[Passage]
<<<<
In other words, they’re not unlike Jim Boeheim, who began the defense of his long-time associate (and, quite transparently, of himself) with a declaration of their friendship, one that has now lasted half a century. The difference is those now-old Brooklyn guys went their separate ways. Boeheim and Fine spent most of their lives together.

And that’s why it’s incumbent on Boeheim to speak — at–length and candidly — about his relationship with Bernie Fine. He doesn’t need to prove himself an infallible judge of character. But he needs to explain what he knew, what he didn’t know, why, why not, and when. He says he’s not Joe Paterno; now that’s his burden to prove.

Actually, the way this story is going, Boeheim could wind up the only man in America who owes JoePa an apology.

Tonight’s Syracuse-Eastern Michigan game at the Carrier Dome will mark Boeheim’s 1,164th game as a head coach, all of them at Syracuse. Hired in 1976, Fine was Boeheim’s top assistant for 1,160 of them. Think about it: 1,160 games translates into how many practices, road trips, recruiting trips, shoot-arounds, banquets, dinners, pregame meals, camps, buses, planes and strategy sessions?

If Jim Boeheim doesn’t know Bernie Fine, who does?

Or, posed another way: what, if anything, didn’t Boeheim want to know?

Seriously, if such a righteous man as Paterno could look the other way, why not Boeheim?

It’s easy for me to ask the question. Just the same, it’s Boeheim’s to answer.
>>>>
[Data segment]
<<<<
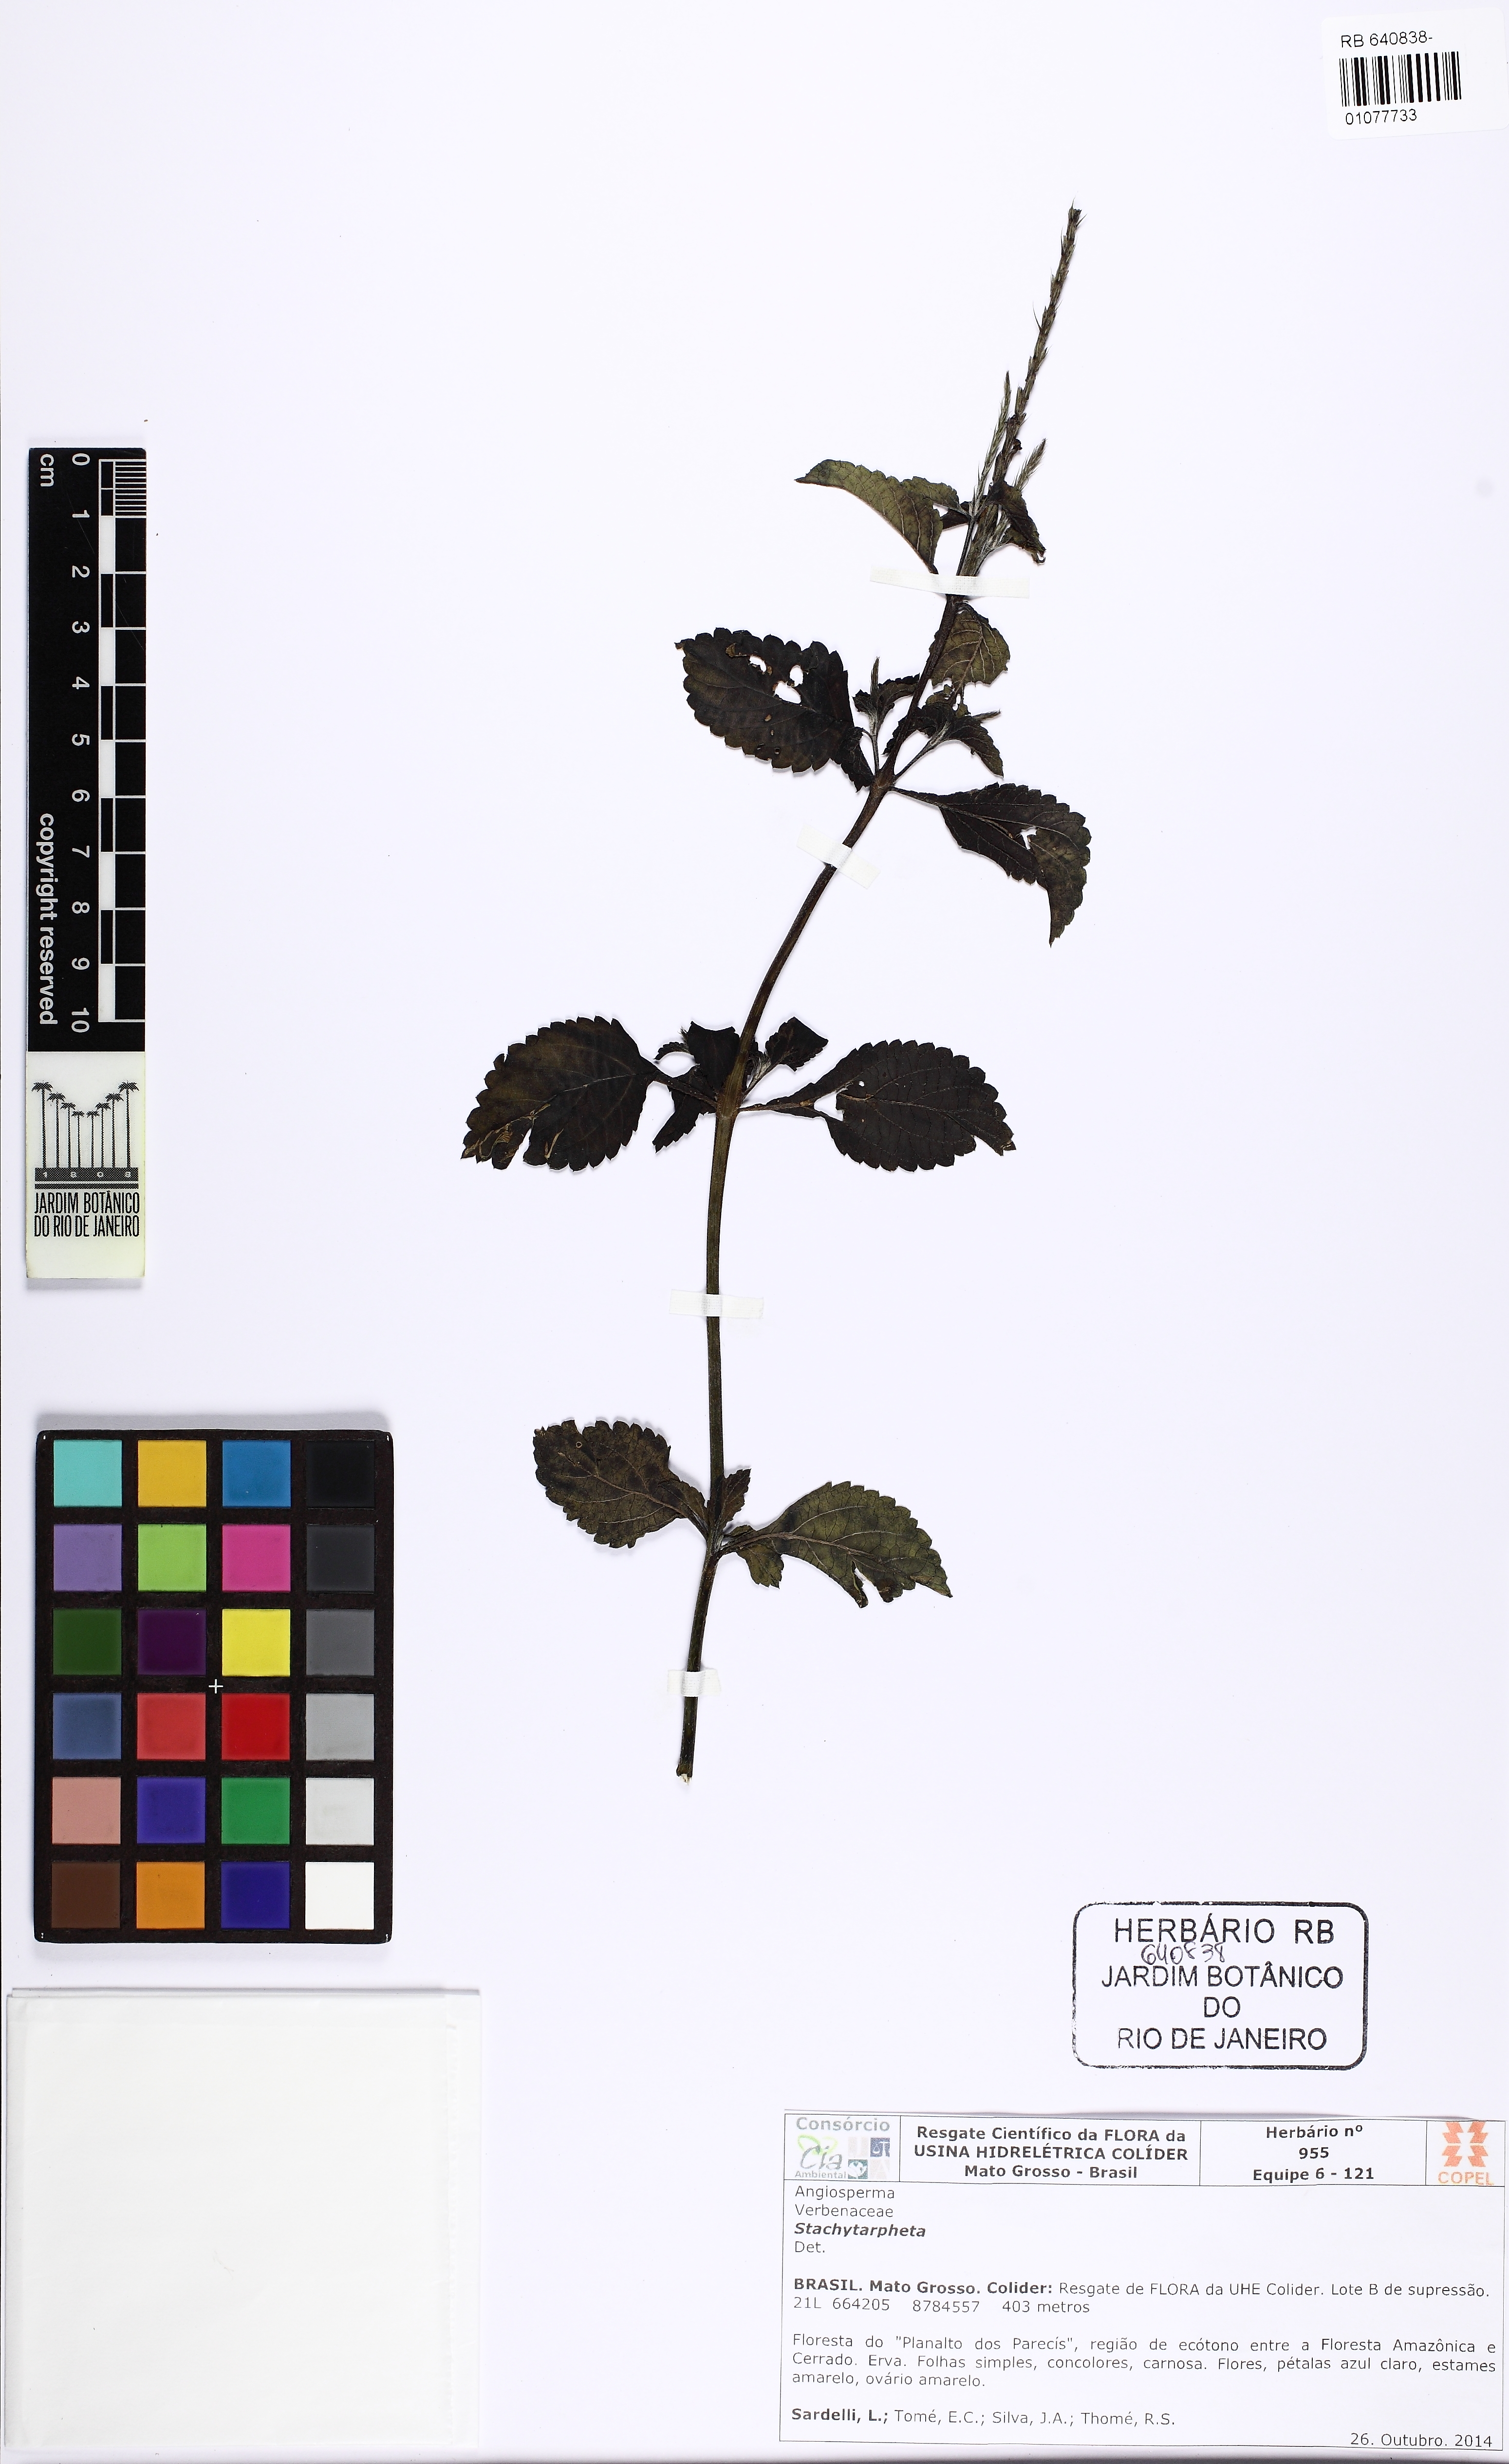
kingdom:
>>>>
[Stated problem A] According to the column on Boeheim and Fine, for how many of Boeheim's games was Fine his top assistant?
[Stated problem B] Translate this sentence from the column on Boeheim and Fine into Spanish: "If Jim Boeheim doesn't know Bernie Fine, who does?"
[Stated problem C] Transcribe the stretch of the column on Boeheim and Fine from "Tonight’s Syracuse-Eastern Michigan" through "and strategy sessions?".

[Exercise solution A] 1,160

[Exercise solution B] Si Jim Boeheim no conoce a Bernie Fine, ¿quién lo conoce?

[Exercise solution C]
Tonight’s Syracuse-Eastern Michigan game at the Carrier Dome will mark Boeheim’s 1,164th game as a head coach, all of them at Syracuse. Hired in 1976, Fine was Boeheim’s top assistant for 1,160 of them. Think about it: 1,160 games translates into how many practices, road trips, recruiting trips, shoot-arounds, banquets, dinners, pregame meals, camps, buses, planes and strategy sessions?